Text:
* * * * *
All the wonderful verses by Dharmakīrti that we encountered in the previous column are what the tradition calls muktakas. In fact, every verse ever featured in this column is a muktaka. And chances are, most verses you’ve heard are muktakas.

The boring ones:

आचारः परमो धर्मः आचारः परमं तपः ।

आचारः परमं ज्ञानम् आचारात् किं न साध्यते ॥

Good conduct is the highest Dharma.

Good conduct is the highest penance.

Good conduct is the highest knowledge.

What cannot be achieved through good conduct?

The interesting ones:

प्रिया दुहितरो धातुर् विपदः प्रतिभान्ति नः ।

गुणवत्यः कुलीनेभ्यो दीयन्ते कथम् अन्यथा ॥

(Subhāśita Ratna Kośa 1476)

It seems to me misfortunes

are God’s favorite daughters.

Why else should he always marry them to good men?

(Misfortune vipad is feminine in Sanskrit)

The ones abused by poor orators:

विद्या ददाति विनयं विनयाद् याति पात्रताम् ।

पात्रत्वाद् धनम् आप्नोति धनाद् धर्मं ततस् सुखम् ॥

(Translation for this one? Really?)

They’re all muktakas. The word literally means “free” (mukta-ka— no context is required to enjoy the verse). The verse starts, develops, and concludes an idea in itself. The word mukta or muktaka also means pearl (cf. Hindi motī), for which reason it’s sometimes translated as “pearl.” Incidentally, there is a muktaka by Dharmakīrti punning on this dual meaning of mukta:

हारो ऽयं हरिणाक्षीणां लुठति स्तन-मण्डले ।

मुक्तानाम् अप्य् अवस्थेयं के वयं स्मरकिंकराः ।।

(Subhāśita Ratna Kośa 479)

This necklace rolls about on the circle of women’s breasts.

When such is the condition of pearls/ liberated souls, (=muktas)

Who are we, bondsmen of Love, to refrain?
* * * * *
Source data:
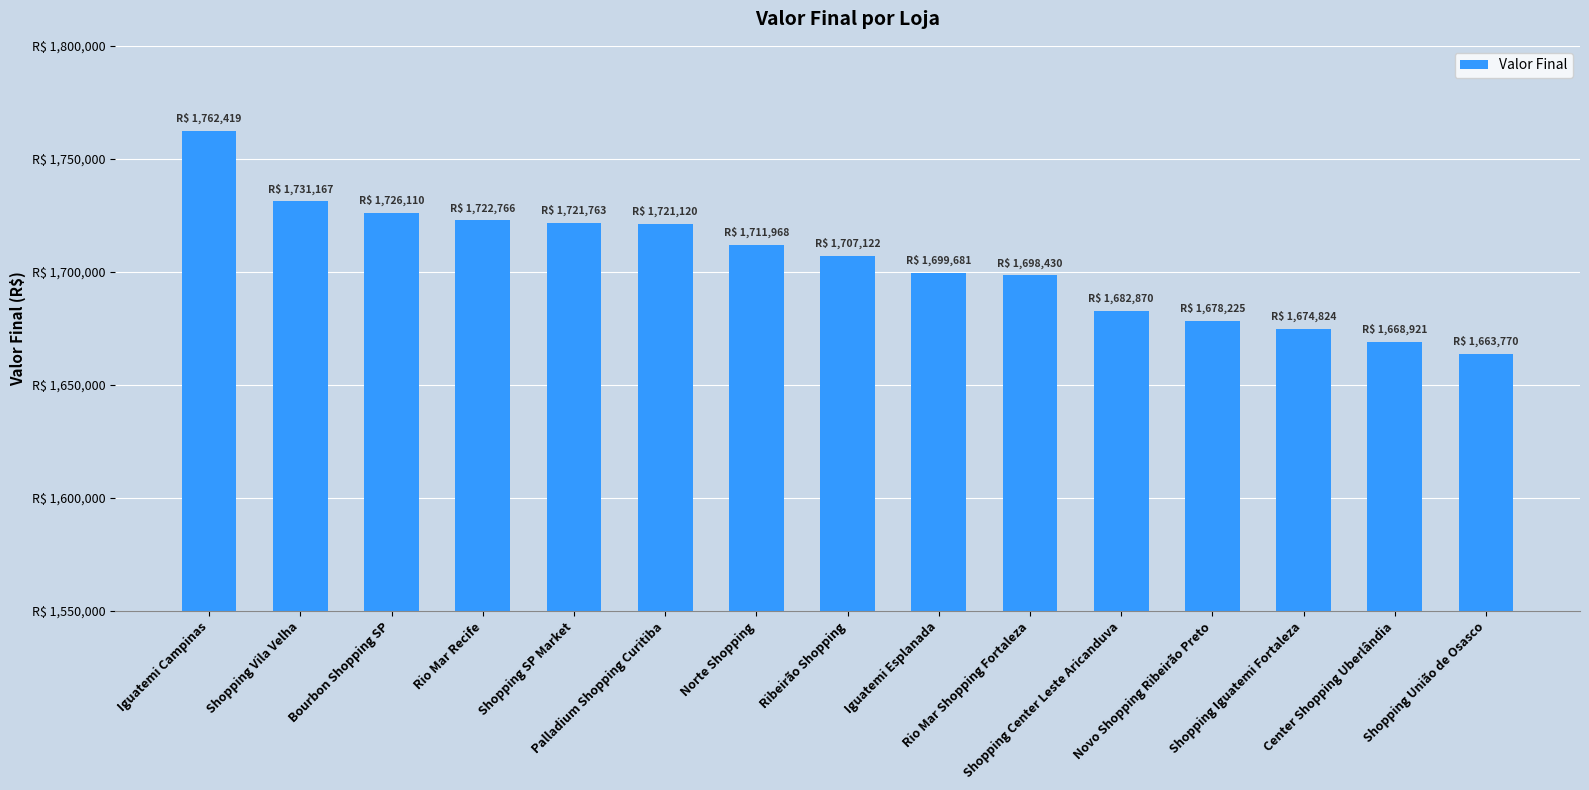

What is the average value?

1704744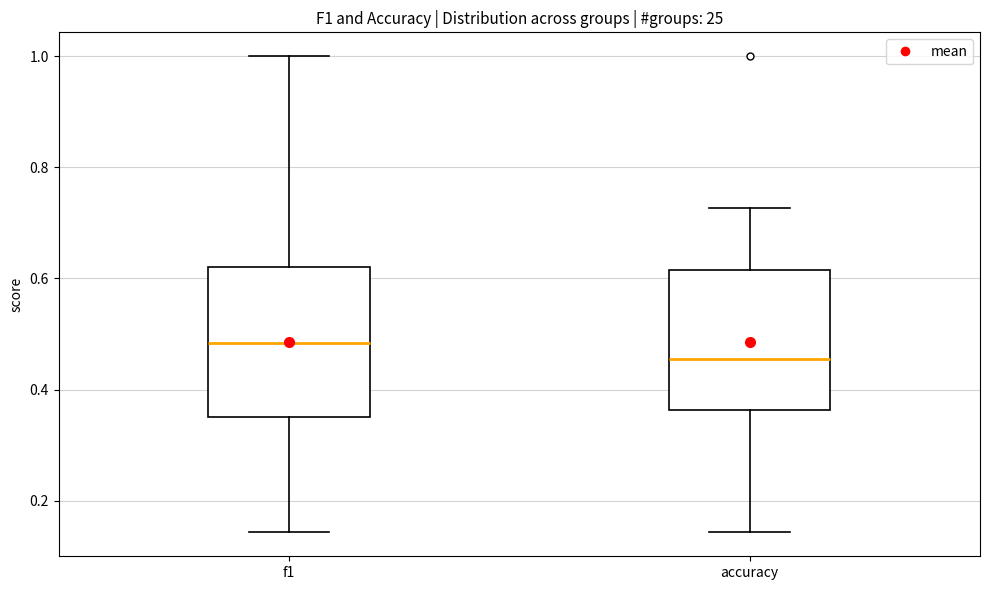

Reading left to right, transcribe this box plot: for each box, give where its median line is, the range the box spans, and where its two whiskers end, as read against the y-axis. The values are not printed on the chart, so give them approximately, as read against the axis.

f1: median 0.48, box 0.36 to 0.62, whiskers 0.14 to 1.00
accuracy: median 0.46, box 0.36 to 0.62, whiskers 0.14 to 0.72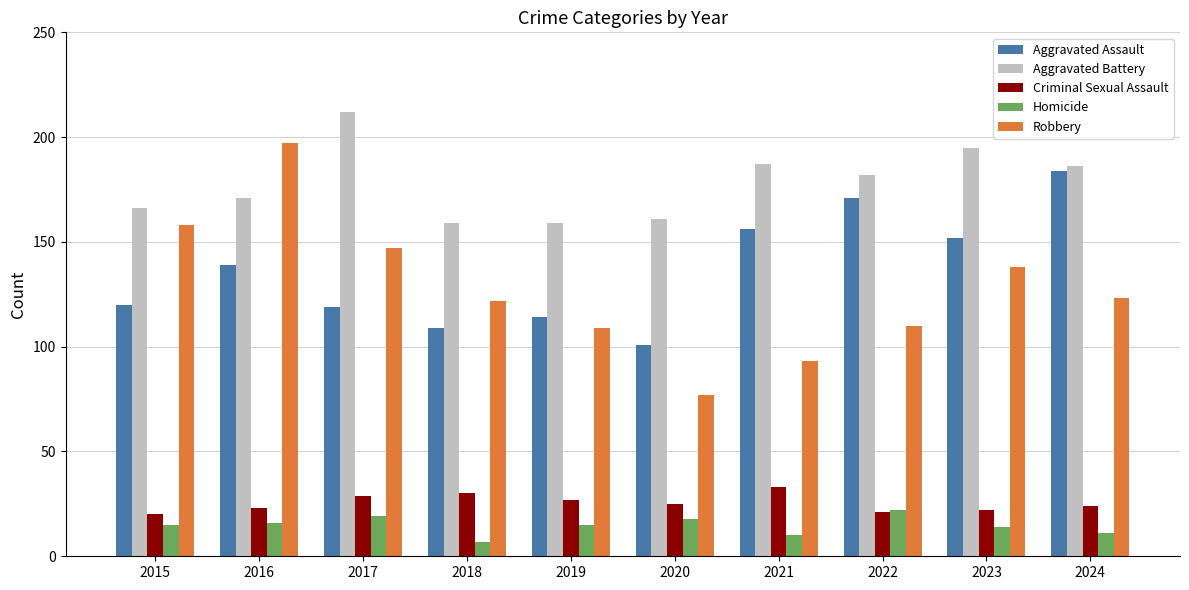

What is the total value across all series at 2017?

526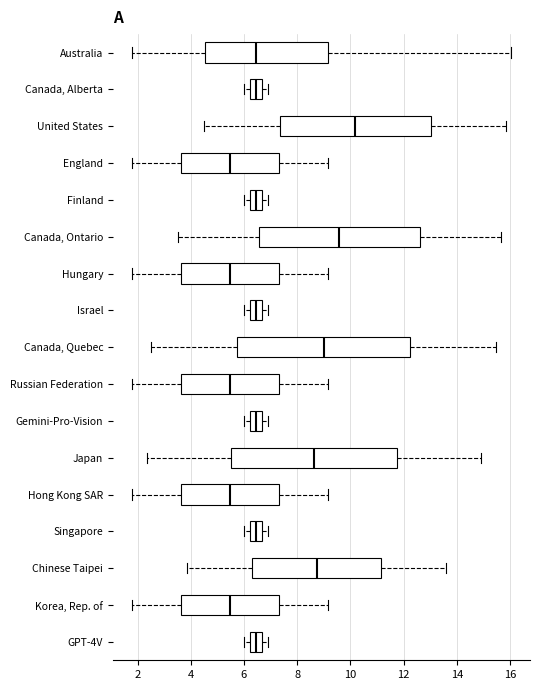

Reading bottom to top, transcribe this box plot: for each box, give where its median line is, the range the box spans, and where its two whiskers end, as read against the x-axis. The values are not printed on the chart, so give them approximately, as read against the axis.

GPT-4V: median 6.4, box 6.2 to 6.6, whiskers 6.0 to 6.8
Korea, Rep. of: median 5.4, box 3.6 to 7.4, whiskers 1.8 to 9.2
Chinese Taipei: median 8.8, box 6.2 to 11.2, whiskers 3.8 to 13.6
Singapore: median 6.4, box 6.2 to 6.6, whiskers 6.0 to 6.8
Hong Kong SAR: median 5.4, box 3.6 to 7.4, whiskers 1.8 to 9.2
Japan: median 8.6, box 5.4 to 11.8, whiskers 2.4 to 15.0
Gemini-Pro-Vision: median 6.4, box 6.2 to 6.6, whiskers 6.0 to 6.8
Russian Federation: median 5.4, box 3.6 to 7.4, whiskers 1.8 to 9.2
Canada, Quebec: median 9.0, box 5.8 to 12.2, whiskers 2.6 to 15.4
Israel: median 6.4, box 6.2 to 6.6, whiskers 6.0 to 6.8
Hungary: median 5.4, box 3.6 to 7.4, whiskers 1.8 to 9.2
Canada, Ontario: median 9.6, box 6.6 to 12.6, whiskers 3.6 to 15.6
Finland: median 6.4, box 6.2 to 6.6, whiskers 6.0 to 6.8
England: median 5.4, box 3.6 to 7.4, whiskers 1.8 to 9.2
United States: median 10.2, box 7.4 to 13.0, whiskers 4.4 to 15.8
Canada, Alberta: median 6.4, box 6.2 to 6.6, whiskers 6.0 to 6.8
Australia: median 6.4, box 4.6 to 9.2, whiskers 1.8 to 16.0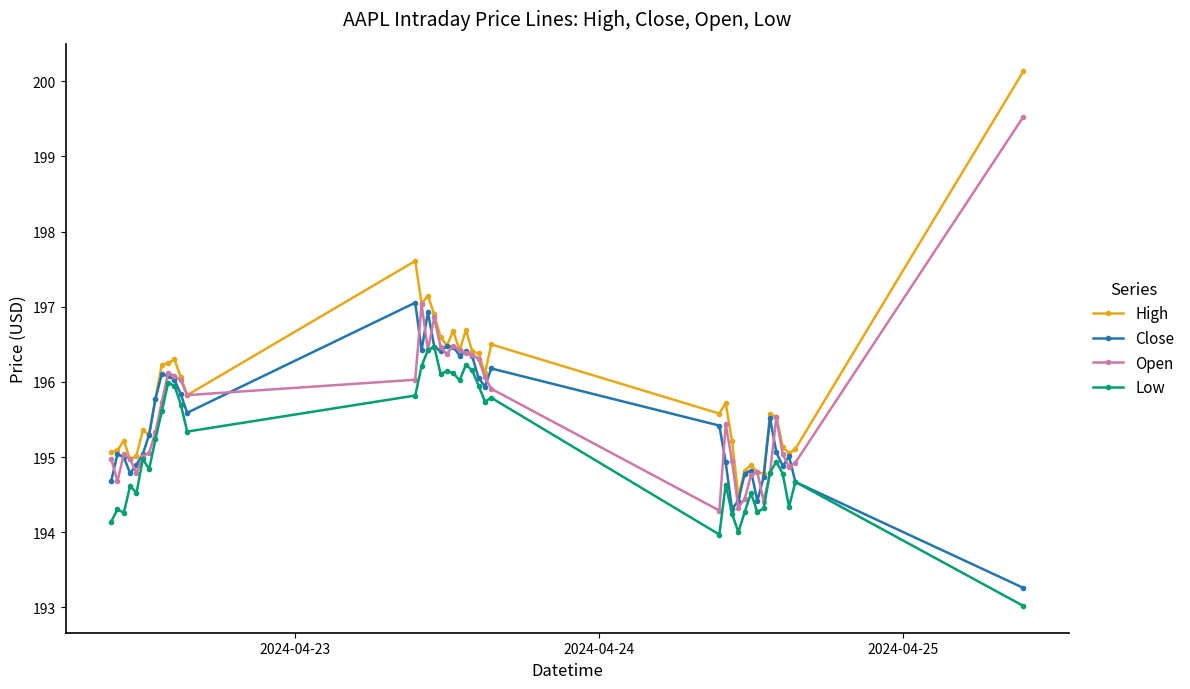

What is the smallest value displayed?

193.0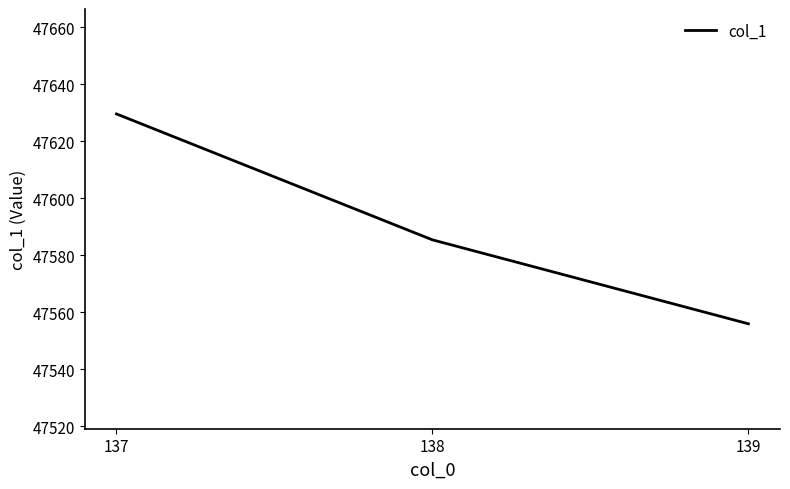

What is the approximate value at 138?

47585.4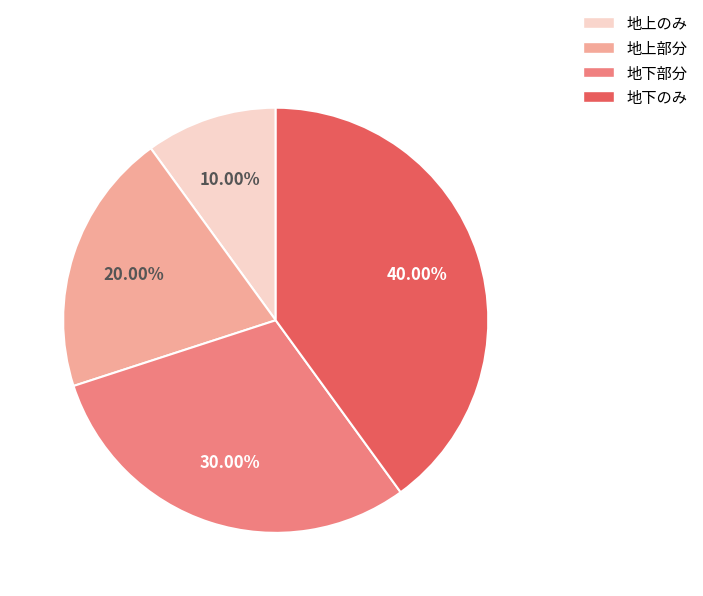

Is there any slice that represents more than half of the pie?

No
* * * * *
Transcribe the passage on muktakas verbatim, beginning at the words "मुक्तानाम् अप्य् अवस्थेयं" and stopping after "Love, to refrain?".

मुक्तानाम् अप्य् अवस्थेयं के वयं स्मरकिंकराः ।।

(Subhāśita Ratna Kośa 479)

This necklace rolls about on the circle of women’s breasts.

When such is the condition of pearls/ liberated souls, (=muktas)

Who are we, bondsmen of Love, to refrain?